Lutchen finally surrender to rest, but soon Modesta was whispering inside his dream. She was telling him to wake up, they had things to do, somebody important to meet. He awoke and looked at her patchwork face of contrasting pigments and blinked.
“I have to make a special thing and I need your help. I don’t have the strength in my hands to do it alone.” She gave him the same smile as last night and he knew he dared not disobey.
She then told him exactly what she needed to make and why.
“But that’s impossible, my child, we have no materials or tools.”
She liked being called “my child,” but he was finding it more and more difficult to say.
“We will use the trees and him,” she said, pointing at the Wassidrus.
Lutchen did not understand and told her so, so she explained in great detail and finished with a smile. He felt sick and disgusted but knew that he dare not argue or see possible fault in her project. She told him that in some of the bags were strong knives and that she would construct the other instruments herself. While he collected them, she went back to the Wassidrus and whispered gently. A sound that was impossible to gauge could be heard, and Kippa came away frightened and shaking his head.
For the next four hours she searched among the roots and leaves, cut vines, and bled trees.
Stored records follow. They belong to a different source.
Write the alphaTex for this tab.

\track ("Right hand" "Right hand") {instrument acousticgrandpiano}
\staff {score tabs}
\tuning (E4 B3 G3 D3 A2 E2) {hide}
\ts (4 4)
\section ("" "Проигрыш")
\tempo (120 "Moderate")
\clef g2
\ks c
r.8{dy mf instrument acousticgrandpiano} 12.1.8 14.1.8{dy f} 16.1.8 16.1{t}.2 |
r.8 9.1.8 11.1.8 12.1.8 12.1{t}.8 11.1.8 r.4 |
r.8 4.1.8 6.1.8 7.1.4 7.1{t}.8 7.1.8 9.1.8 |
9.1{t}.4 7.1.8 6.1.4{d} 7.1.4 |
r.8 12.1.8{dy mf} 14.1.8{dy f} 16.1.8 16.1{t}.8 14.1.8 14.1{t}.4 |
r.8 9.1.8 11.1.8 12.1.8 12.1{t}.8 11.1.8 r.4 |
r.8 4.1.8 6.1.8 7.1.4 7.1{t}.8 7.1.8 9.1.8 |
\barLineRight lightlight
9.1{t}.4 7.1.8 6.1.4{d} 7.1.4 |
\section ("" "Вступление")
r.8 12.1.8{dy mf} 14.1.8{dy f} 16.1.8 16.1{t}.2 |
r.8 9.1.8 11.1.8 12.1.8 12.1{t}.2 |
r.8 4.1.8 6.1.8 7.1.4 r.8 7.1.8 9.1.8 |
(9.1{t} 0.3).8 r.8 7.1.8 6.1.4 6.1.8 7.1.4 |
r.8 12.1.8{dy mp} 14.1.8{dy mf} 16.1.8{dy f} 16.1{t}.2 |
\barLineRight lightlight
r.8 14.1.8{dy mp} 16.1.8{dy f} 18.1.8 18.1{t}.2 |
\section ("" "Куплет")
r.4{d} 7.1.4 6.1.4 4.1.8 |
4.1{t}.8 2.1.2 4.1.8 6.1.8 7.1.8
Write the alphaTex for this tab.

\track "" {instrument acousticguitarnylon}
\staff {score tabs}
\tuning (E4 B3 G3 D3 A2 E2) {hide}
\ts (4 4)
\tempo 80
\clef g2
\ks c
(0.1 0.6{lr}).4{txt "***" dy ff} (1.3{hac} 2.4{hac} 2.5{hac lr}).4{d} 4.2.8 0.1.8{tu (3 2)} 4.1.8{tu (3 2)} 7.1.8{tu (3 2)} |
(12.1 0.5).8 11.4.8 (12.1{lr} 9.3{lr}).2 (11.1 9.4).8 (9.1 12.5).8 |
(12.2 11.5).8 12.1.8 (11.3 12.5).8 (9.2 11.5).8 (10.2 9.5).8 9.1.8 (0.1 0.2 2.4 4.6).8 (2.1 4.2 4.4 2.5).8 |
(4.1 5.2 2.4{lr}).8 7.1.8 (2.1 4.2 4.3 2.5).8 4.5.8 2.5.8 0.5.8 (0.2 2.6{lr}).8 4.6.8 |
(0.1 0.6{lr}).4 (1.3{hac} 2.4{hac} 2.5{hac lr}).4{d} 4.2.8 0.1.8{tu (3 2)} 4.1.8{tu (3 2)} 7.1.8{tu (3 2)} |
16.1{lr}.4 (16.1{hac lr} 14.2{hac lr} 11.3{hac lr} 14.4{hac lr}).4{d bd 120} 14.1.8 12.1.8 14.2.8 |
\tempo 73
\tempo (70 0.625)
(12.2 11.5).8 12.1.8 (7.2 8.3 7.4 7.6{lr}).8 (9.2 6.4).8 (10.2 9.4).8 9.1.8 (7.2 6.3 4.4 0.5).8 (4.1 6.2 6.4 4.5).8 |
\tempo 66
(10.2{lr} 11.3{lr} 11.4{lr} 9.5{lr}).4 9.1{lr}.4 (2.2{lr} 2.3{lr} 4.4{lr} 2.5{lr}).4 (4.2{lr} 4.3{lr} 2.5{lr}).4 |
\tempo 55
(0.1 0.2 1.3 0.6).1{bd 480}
She opened insects like snuffboxes and abstracted tinctures and essences from all around her. She then bound them together and spoke over their making. This was similar to the process that he had seen Tyc use, and he marvelled at the intricacies being known to one so young. When all the parts were made, she called the priest and the idiot over to the Wassidrus. He had been drinking some thick fluid that she had made the day before. She spoke to Kippa in his native tongue, telling him to use all his strength to hold his charge still. She placed a curved knife and a short stumpy saw in the old man’s hands and demanded him not to shake or tremble. She took his wrist and guided him to the lower remnants of the Wassidrus, the fused section that clung around the pole and had once been legs. Together they toiled while the pole shook and whined and the night began to fall away.